Sports

Solideo Opens Public Consultation For French Alps 2030 Winter Olympic Infrastructure And Alpine Venue Plans

Solideo Alpes 2030 is launching a public consultation on Olympic infrastructure projects in the French Alps. The process brings citizens, local communities and stakeholders into discussions on venues, transport, legacy and environmental issues before the 2030 Winter Olympic and Paralympic Games

· 12 min read
Solideo Opens Public Consultation For French Alps 2030 Winter Olympic Infrastructure And Alpine Venue Plans Karlobag.eu / illustration

Solideo opens public consultation on Olympic projects for the 2030 Winter Games in the French Alps

Solideo Alpes 2030 is launching a new phase of public involvement in the preparation of infrastructure projects connected with the 2030 Olympic and Paralympic Winter Games in the French Alps. According to an announcement published on the institution's official website, the digital platform for citizen participation is expected to open on May 26, and the first phase of consultation will last until June 26, 2026. This is a process intended to enable local residents, associations, economic stakeholders and other interested groups to present questions, expectations and objections before the final shaping of part of the projects needed to hold the Games. Solideo states that the aim of the consultation is to explain the purpose of the interventions, make the planned operations more understandable and collect information that can help in making firmer decisions. In this way, the organizers are trying to move closer to a model in which Olympic infrastructure is not viewed only through construction deadlines, but also through its long-term impact on the places that will use it after 2030.

• **Work required**
Copy the Solideo consultation article above in full, word for word.

• **Data shown**
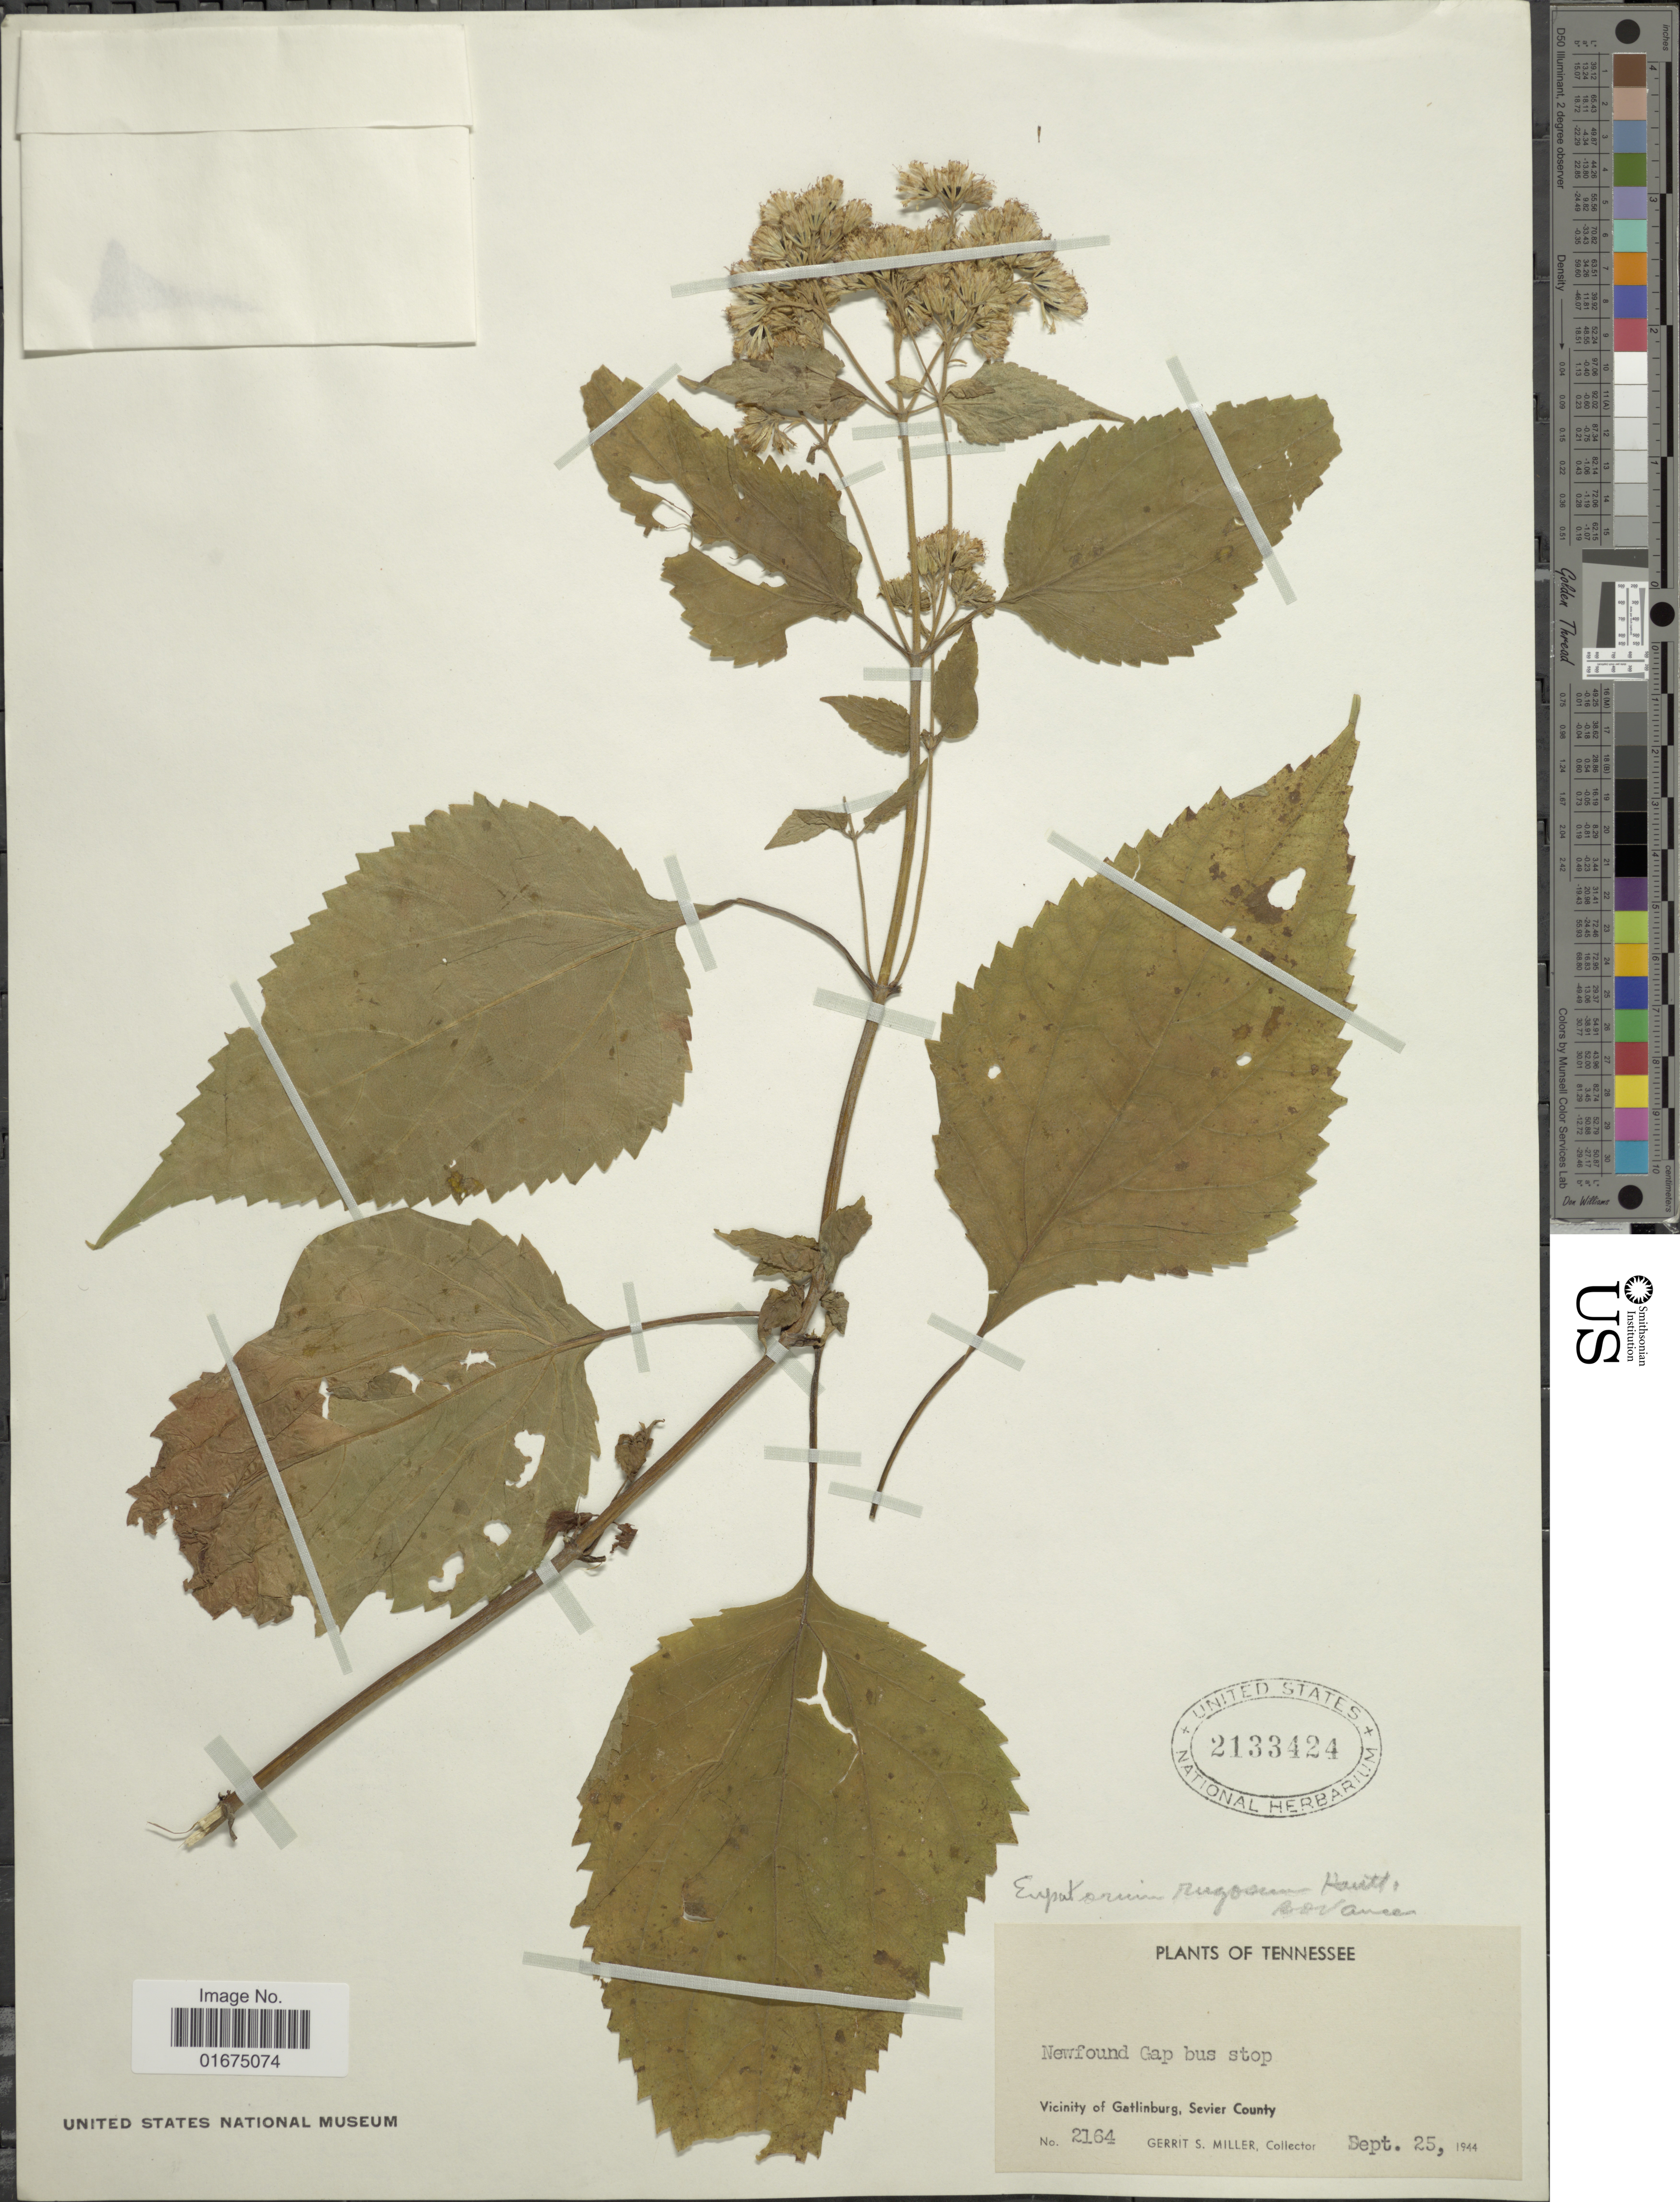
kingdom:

• **Task answer**
Sports

Solideo Opens Public Consultation For French Alps 2030 Winter Olympic Infrastructure And Alpine Venue Plans

Solideo Alpes 2030 is launching a public consultation on Olympic infrastructure projects in the French Alps. The process brings citizens, local communities and stakeholders into discussions on venues, transport, legacy and environmental issues before the 2030 Winter Olympic and Paralympic Games

· 12 min read
Solideo Opens Public Consultation For French Alps 2030 Winter Olympic Infrastructure And Alpine Venue Plans Karlobag.eu / illustration

Solideo opens public consultation on Olympic projects for the 2030 Winter Games in the French Alps

Solideo Alpes 2030 is launching a new phase of public involvement in the preparation of infrastructure projects connected with the 2030 Olympic and Paralympic Winter Games in the French Alps. According to an announcement published on the institution's official website, the digital platform for citizen participation is expected to open on May 26, and the first phase of consultation will last until June 26, 2026. This is a process intended to enable local residents, associations, economic stakeholders and other interested groups to present questions, expectations and objections before the final shaping of part of the projects needed to hold the Games. Solideo states that the aim of the consultation is to explain the purpose of the interventions, make the planned operations more understandable and collect information that can help in making firmer decisions. In this way, the organizers are trying to move closer to a model in which Olympic infrastructure is not viewed only through construction deadlines, but also through its long-term impact on the places that will use it after 2030.